None of which is to say it’s far off coalescing into a strategically rich game where such things are possible. I’d like to see how the game plays out if you double, or even triple, everyone’s health pool. Failing combat would be a significant inconvenience to your overall plan, but not so frequently fatal for one or the other party. Death in Armello currently serves little purpose but to stagnate everyone’s agency. With a larger health pool you wouldn’t constantly be reset to your starting location, but could roam the map more brazenly, risking injury in dungeons, or crossing bogland. Weak characters who want to specialise outside of combat could do with some more significant defensive options, too: perhaps allowing them to fortify their position at the cost of an action point.

Since I’m spitballing here: given how tricky it is to remember all the buffs in play, perhaps the game might offer a crude percentage chance of victory before committing to combat. I’m tempted to think it might be worth rebalancing the game to allow players to permanently build their stats beyond their base level. Currently your mana pool resets every night, and this only closes down options for players, particularly Mercurio, the mana-weak rat. Maybe the idea is to prevent players from hoarding mana and unleashing an eldritch apocalypse in the later game - but I’m not sure that should be an entirely forbidden strategy.

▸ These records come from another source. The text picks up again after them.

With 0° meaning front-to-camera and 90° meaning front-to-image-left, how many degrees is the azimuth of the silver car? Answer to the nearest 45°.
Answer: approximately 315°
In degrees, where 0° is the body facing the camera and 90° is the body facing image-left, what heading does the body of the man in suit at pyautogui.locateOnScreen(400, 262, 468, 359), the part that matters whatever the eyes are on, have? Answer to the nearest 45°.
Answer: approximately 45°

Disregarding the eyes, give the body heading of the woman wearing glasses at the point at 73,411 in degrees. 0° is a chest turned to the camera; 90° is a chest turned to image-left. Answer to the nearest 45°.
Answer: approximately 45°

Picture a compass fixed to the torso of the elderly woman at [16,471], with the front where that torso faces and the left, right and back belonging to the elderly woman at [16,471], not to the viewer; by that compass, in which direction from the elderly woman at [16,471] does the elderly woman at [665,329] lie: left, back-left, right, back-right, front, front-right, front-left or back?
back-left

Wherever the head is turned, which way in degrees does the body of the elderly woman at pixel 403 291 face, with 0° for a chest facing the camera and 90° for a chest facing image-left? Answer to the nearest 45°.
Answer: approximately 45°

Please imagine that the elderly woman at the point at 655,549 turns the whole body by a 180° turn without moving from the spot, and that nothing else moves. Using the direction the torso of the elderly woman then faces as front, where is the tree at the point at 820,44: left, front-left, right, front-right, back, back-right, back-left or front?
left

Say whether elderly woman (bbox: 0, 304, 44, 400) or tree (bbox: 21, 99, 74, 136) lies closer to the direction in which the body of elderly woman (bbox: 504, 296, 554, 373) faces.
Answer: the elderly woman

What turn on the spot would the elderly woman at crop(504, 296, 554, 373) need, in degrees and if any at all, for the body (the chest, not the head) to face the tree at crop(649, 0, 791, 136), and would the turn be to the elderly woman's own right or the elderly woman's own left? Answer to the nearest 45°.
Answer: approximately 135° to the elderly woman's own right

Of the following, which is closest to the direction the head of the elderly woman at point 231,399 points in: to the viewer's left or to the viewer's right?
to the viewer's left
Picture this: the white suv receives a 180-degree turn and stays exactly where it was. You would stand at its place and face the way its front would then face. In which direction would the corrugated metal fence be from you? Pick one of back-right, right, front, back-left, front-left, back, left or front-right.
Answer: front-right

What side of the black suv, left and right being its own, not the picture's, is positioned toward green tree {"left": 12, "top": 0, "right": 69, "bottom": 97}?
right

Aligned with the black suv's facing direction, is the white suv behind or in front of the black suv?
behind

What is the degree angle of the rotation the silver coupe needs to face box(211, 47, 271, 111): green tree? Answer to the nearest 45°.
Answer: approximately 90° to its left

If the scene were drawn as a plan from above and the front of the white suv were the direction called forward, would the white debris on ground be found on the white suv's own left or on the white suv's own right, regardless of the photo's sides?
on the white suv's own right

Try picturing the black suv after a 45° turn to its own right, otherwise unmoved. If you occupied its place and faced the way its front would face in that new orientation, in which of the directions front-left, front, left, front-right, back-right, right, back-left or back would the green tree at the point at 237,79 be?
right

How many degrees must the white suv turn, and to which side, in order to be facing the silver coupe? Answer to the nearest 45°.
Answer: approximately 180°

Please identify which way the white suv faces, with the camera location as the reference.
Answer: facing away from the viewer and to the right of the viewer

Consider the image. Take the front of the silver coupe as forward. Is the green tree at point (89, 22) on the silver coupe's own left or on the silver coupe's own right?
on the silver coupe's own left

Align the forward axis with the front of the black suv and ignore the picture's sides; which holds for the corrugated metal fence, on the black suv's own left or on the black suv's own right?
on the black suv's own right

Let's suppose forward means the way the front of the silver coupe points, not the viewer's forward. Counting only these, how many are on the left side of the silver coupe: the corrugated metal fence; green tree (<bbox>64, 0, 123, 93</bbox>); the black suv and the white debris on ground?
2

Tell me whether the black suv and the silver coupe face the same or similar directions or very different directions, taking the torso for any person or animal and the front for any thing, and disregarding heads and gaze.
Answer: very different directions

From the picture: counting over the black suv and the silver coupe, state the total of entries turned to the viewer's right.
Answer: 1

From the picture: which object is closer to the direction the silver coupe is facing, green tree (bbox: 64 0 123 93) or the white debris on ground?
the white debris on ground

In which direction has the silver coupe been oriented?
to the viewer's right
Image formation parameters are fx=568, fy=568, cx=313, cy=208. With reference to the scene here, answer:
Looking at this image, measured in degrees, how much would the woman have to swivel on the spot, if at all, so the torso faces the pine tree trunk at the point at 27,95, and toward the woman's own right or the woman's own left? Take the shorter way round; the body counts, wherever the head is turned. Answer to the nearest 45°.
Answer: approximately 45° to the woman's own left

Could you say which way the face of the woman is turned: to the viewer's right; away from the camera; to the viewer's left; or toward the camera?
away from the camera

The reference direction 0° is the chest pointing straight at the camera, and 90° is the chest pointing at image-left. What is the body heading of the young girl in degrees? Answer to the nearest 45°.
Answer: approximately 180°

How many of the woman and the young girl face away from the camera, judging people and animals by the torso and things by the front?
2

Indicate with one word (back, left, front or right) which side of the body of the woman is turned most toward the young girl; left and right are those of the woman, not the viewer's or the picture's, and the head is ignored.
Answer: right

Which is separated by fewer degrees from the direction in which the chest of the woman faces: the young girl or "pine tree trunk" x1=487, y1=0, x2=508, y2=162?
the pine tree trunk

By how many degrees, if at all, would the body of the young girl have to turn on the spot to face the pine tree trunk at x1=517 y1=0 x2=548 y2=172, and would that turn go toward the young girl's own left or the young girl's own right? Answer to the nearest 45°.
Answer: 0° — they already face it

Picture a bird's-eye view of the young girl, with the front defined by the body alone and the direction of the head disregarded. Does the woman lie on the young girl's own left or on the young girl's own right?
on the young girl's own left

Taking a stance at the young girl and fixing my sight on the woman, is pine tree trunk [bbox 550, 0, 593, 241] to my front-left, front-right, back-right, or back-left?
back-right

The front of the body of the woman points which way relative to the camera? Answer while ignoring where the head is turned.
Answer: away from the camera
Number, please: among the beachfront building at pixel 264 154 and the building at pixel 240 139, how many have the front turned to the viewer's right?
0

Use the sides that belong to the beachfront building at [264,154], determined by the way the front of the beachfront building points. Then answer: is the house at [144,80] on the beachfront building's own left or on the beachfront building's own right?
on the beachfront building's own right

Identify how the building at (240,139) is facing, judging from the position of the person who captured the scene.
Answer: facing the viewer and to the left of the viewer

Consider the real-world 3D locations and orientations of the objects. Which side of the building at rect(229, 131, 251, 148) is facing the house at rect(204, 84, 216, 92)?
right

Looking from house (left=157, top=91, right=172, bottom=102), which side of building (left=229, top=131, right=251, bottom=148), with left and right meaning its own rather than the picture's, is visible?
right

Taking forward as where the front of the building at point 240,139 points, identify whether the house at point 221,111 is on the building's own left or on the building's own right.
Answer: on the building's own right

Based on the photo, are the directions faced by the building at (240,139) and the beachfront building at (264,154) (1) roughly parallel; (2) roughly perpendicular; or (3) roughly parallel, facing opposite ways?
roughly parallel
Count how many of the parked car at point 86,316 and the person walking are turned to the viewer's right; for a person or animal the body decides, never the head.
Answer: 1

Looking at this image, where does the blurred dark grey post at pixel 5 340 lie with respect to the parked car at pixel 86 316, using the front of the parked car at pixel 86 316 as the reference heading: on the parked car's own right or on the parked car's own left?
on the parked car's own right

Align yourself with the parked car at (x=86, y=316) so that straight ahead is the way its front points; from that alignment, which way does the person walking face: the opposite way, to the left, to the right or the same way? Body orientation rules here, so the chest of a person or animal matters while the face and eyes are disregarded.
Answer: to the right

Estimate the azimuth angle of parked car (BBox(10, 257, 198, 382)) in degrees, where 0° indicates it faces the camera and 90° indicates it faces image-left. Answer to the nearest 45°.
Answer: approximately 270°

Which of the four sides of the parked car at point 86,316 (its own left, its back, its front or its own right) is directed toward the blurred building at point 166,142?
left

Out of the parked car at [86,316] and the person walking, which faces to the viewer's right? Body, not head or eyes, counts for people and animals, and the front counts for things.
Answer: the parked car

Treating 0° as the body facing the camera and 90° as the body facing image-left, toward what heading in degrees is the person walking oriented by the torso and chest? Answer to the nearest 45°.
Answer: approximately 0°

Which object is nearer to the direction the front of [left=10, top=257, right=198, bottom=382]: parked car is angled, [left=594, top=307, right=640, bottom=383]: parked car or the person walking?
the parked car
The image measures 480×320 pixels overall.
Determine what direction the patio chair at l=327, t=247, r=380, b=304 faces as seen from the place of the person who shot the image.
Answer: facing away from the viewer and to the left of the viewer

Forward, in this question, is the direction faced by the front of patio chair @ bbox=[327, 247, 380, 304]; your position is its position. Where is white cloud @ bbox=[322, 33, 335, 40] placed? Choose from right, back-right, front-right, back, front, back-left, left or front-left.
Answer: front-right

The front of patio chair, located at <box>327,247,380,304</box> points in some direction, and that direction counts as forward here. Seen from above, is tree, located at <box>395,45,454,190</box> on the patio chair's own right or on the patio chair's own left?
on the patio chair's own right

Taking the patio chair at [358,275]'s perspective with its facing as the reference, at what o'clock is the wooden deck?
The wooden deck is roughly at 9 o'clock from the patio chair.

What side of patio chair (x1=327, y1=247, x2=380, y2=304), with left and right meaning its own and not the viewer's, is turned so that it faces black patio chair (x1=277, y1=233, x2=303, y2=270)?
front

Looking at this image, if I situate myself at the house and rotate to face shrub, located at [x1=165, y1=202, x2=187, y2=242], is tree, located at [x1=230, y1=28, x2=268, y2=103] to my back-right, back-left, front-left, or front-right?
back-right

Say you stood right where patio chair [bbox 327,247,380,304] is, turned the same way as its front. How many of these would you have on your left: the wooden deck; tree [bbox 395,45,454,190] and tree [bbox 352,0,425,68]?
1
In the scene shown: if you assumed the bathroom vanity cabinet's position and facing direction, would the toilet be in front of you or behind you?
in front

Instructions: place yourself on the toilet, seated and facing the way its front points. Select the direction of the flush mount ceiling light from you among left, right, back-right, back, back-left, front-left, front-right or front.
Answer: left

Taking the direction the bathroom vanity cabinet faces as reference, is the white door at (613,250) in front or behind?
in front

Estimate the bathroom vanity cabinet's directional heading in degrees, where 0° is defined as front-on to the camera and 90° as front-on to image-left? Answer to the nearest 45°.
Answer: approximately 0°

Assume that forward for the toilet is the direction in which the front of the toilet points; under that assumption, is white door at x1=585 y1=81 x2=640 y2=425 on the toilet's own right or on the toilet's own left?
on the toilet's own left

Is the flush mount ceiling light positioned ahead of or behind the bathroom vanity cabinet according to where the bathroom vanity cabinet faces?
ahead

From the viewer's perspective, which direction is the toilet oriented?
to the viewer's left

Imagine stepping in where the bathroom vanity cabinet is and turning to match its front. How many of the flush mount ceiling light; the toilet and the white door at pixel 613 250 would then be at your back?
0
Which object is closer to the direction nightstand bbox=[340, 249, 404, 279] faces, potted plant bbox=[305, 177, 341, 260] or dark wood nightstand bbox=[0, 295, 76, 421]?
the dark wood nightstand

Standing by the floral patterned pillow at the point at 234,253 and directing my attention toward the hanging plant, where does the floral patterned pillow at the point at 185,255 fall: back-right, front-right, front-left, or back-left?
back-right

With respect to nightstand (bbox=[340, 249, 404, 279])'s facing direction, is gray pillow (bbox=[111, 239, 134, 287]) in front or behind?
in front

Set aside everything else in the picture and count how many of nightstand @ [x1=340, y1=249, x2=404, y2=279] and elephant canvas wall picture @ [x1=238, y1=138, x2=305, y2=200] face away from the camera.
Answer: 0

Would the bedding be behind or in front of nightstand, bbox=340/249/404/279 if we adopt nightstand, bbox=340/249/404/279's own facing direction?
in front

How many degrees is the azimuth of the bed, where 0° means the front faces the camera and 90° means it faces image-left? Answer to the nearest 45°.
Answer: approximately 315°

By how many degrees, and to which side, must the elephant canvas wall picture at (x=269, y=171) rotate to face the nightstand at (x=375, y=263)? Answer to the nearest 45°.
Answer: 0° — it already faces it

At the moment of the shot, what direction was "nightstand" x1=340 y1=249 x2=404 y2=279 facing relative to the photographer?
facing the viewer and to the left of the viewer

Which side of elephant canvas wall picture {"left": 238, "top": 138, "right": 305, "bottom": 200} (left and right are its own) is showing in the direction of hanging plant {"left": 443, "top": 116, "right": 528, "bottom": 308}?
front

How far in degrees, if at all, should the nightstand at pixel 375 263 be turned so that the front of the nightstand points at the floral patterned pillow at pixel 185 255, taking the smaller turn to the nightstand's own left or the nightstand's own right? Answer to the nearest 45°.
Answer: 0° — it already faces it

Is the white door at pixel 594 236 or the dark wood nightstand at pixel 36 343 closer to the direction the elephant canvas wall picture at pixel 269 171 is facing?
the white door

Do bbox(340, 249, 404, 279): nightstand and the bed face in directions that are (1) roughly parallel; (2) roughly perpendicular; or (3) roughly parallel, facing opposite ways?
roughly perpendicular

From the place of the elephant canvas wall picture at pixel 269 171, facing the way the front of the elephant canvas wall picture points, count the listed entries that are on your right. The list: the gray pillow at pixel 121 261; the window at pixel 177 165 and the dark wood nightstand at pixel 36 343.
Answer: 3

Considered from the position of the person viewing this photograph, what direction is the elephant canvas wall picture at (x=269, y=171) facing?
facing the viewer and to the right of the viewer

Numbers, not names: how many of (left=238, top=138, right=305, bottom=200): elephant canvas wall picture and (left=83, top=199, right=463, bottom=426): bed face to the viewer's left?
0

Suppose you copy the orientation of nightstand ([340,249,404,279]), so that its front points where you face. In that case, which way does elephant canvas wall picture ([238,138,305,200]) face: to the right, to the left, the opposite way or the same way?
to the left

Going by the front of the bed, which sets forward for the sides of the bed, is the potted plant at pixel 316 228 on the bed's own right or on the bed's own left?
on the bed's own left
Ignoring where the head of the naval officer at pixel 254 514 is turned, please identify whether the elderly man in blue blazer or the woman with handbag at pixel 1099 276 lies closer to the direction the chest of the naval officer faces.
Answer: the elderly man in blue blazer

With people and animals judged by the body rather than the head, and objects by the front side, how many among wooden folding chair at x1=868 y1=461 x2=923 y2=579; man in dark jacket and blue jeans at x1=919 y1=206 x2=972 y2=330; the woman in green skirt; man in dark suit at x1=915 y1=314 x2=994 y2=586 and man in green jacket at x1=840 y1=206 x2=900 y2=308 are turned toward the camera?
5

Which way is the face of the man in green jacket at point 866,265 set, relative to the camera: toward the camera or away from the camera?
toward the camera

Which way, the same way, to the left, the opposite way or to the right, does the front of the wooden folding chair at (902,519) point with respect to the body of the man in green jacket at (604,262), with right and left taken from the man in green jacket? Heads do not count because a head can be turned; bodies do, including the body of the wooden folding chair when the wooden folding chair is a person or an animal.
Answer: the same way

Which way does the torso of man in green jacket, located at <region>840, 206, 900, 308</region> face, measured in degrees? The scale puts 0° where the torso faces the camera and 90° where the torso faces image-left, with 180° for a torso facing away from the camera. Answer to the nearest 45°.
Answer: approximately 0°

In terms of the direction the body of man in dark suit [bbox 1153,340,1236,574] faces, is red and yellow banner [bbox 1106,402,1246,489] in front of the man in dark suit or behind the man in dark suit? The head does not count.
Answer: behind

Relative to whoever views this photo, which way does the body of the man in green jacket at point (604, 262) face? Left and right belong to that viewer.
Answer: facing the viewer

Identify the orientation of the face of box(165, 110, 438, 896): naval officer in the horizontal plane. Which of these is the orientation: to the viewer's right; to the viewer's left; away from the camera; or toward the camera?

Bloody sword-wolves. Still, I don’t know why this wasn’t a draw since I had the same level of Prestige.

Of course, I expect the devs have been thinking about this game for quite a bit longer than I have and could come up with a long list of reasons why things are the way they are. All the same, there is definitely something throttling the potential of Armello to be a good deal more dynamic and exciting than it is, even if I’ve failed to pinpoint that flaw. But if the devs’ design chops are on par with their artistic and musical talents, six months should be time enough to find it.

Armello is available from Steam for £19 (although it’s going for £15.19 up until January 29). I played version 0.3.0p1 on 24/01/2015.